Com a retirada da coima ao hospital do Barreiro, Portugal passa diretamente para o final da tabela, ficando apenas acima da Estónia, Liechenstein e Islândia.

Uma situação de exceção constante

Questionada sobre o baixo nível de "enforcement" do regulador português, quando comparado com outros países, Clara Guerra começa por dizer que não é possível fazer comparações com países cujos recursos estão muito longe da realidade portuguesa.

Espanha, por exemplo, o país com mais coimas aplicadas, "tem 200 e tal pessoas a trabalhar", dez vezes mais do que a CNPD, que conta com apenas 25 funcionários.

Por outro lado, considera que, nos últimos três anos, ainda não foi possível ver uma verdadeira aplicação do RGPD em Portugal, já que não houve nenhum período de normalidade nos últimos tempos.

"Os primeiros tempos foram de adaptação para toda a gente. Nós estivemos um ano à espera de uma lei nacional de execução do RGPD. O RGPD começou a ser aplicado em 25 de Maio [de 2018] e a lei nacional de execução só saiu em Agosto de 2019", lembra a responsável.

A lei nacional significou alterar a lei orgânica da CNPD, reestruturar coisas. "Já estamos a chegar ao fim de 2019 e, entretanto, vem uma pandemia".

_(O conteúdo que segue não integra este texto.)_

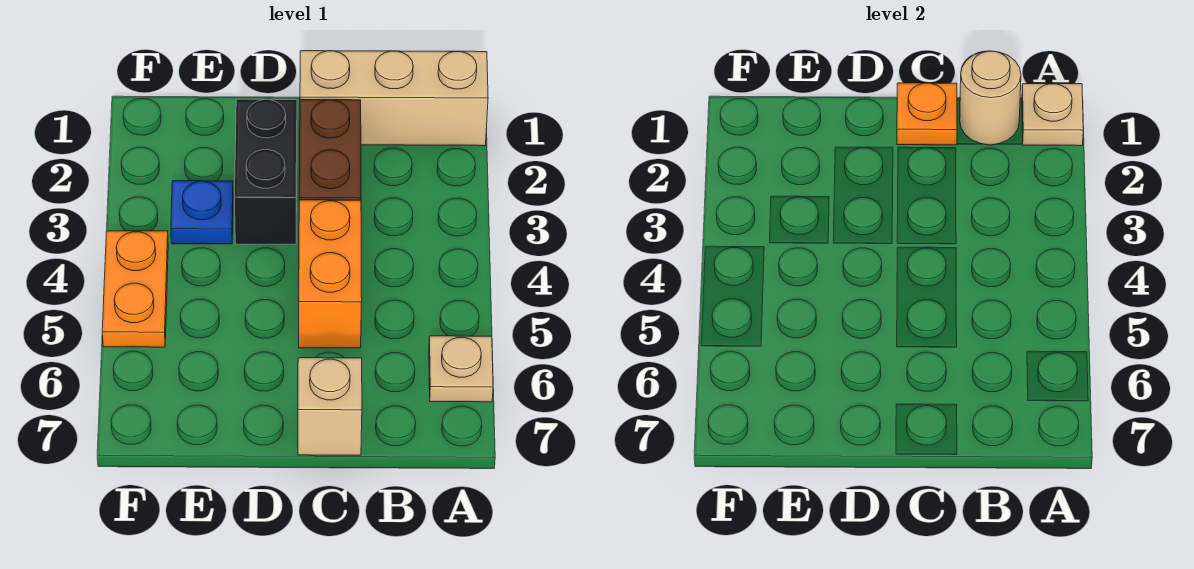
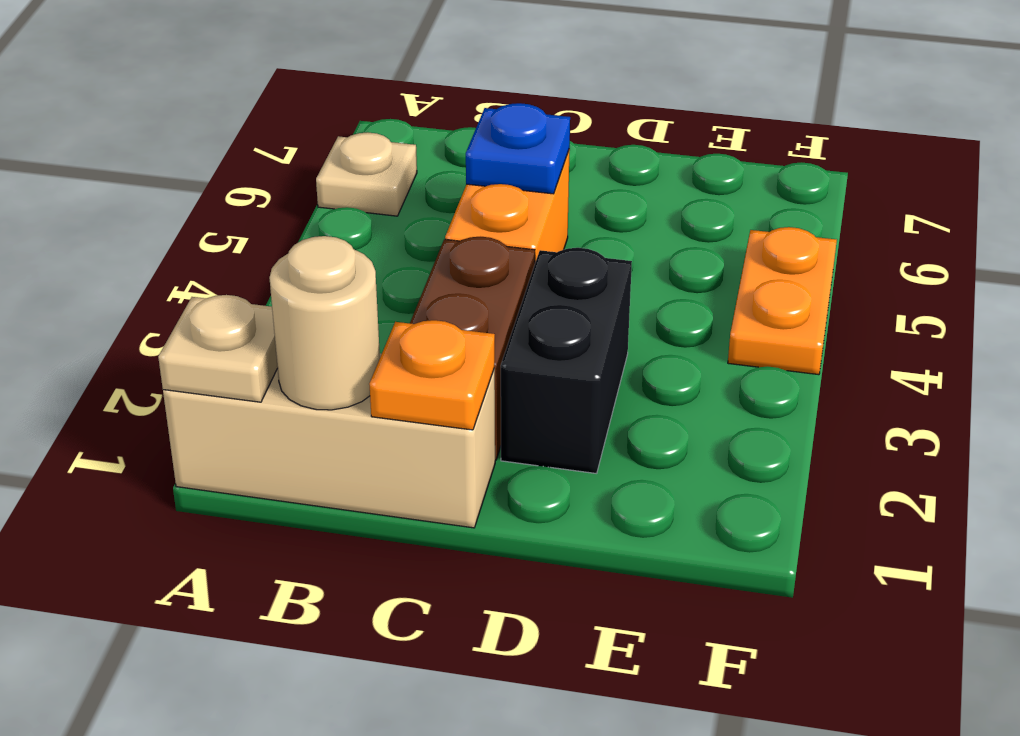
tan brick C7 level 1 -> none
blue plate E3 level 1 -> blue plate C5 level 2

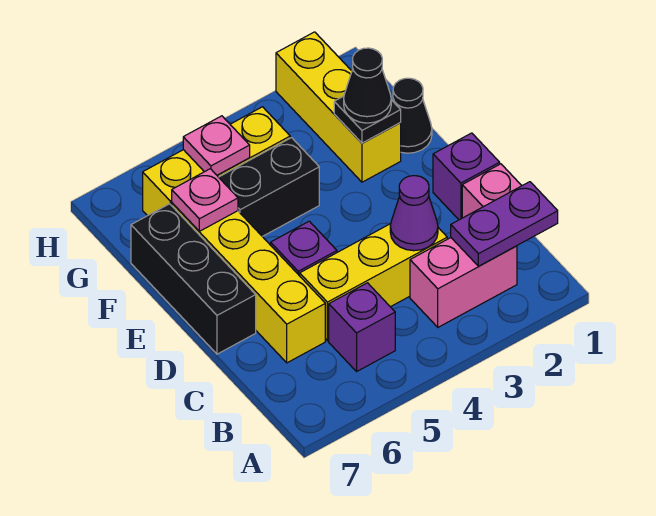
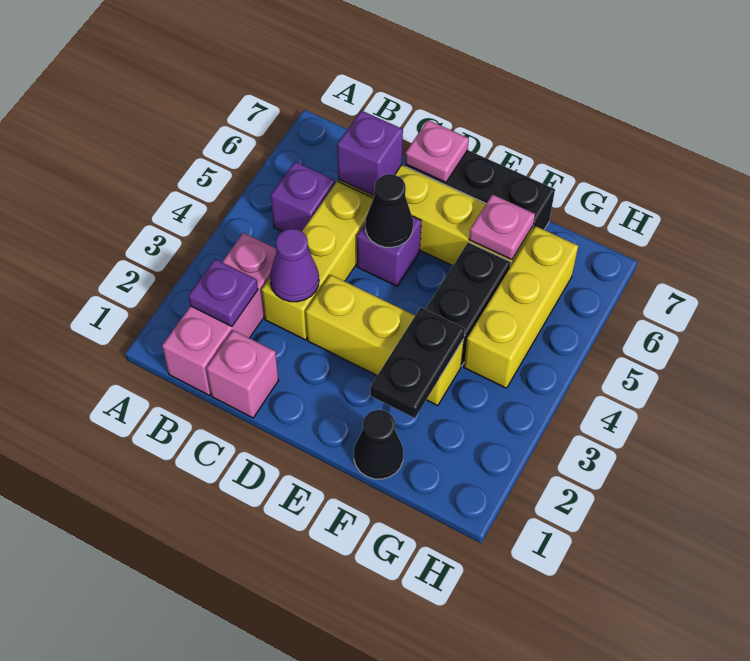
purple plate B1:B2 level 2 -> purple plate B2 level 2
pink brick B2:B3 level 1 -> pink brick B1:B3 level 1
purple brick D1 level 1 -> purple brick C6 level 2
yellow brick F2:H2 level 1 -> yellow brick D3:F3 level 1
black plate F2 level 2 -> black plate F2:F3 level 2
black cone F2 level 3 -> black cone D5 level 2
pink plate G5 level 2 -> pink plate D7 level 2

A pandemia veio suspender os prazos dos procedimentos de natureza contraordenacional, de março a junho de 2020, algo que voltou a acontecer no início de 2021. Por outro lado, o facto de a maior parte das empresas estarem em teletrabalho dificultou a realização de inspeções (que passaram de 284 em 2019 para 162 em 2020).

Clara Guerra garante que é isso que explica as estatísticas muito mais baixas relativamente a coimas aplicadas e lembra que a CNPD não parou, tendo aumentado o número de pareceres emitidos (de 93 em 2019 para 150 em 2020) e de abertura de processos (936 em 2019 para 1108 em 2020).

Por tudo isto, a responsável considera que "é muito difícil olhar para trás e dizer, 'vamos fazer um balanço do que foi a aplicação do RGPD em Portugal'". No entanto, Clara Guerra revela que a CNPD "tem muitos processos iniciados" e só quando eles chegarem ao fim poderá ser possível ver o nível de aplicação de medidas corretivas em Portugal.

Para o advogado João Leitão Figueiredo, o principal problema em Portugal é mesmo a falta de recursos do regulador e não tanto a pandemia.

"Parece-nos que é mais uma falta de músculo, de recursos humanos e financeiros do que propriamente a pandemia. Até porque a pandemia afetou todos os Estados membros por igual, ou de forma relativamente semelhante, e não foi por esse facto que outras autoridades deixaram de prosseguir a sua atividade e, inclusivamente, proceder à aplicação de coimas, em número recorde, em alguns dos casos", diz o advogado.

Ainda assim, o especialista lembra que não é falta de qualidade do regulador. A CNPD, na sua opinião, "continua a produzir orientações bastante válidas, com elevada qualidade, que eu diria que está ao nível das melhores na Europa".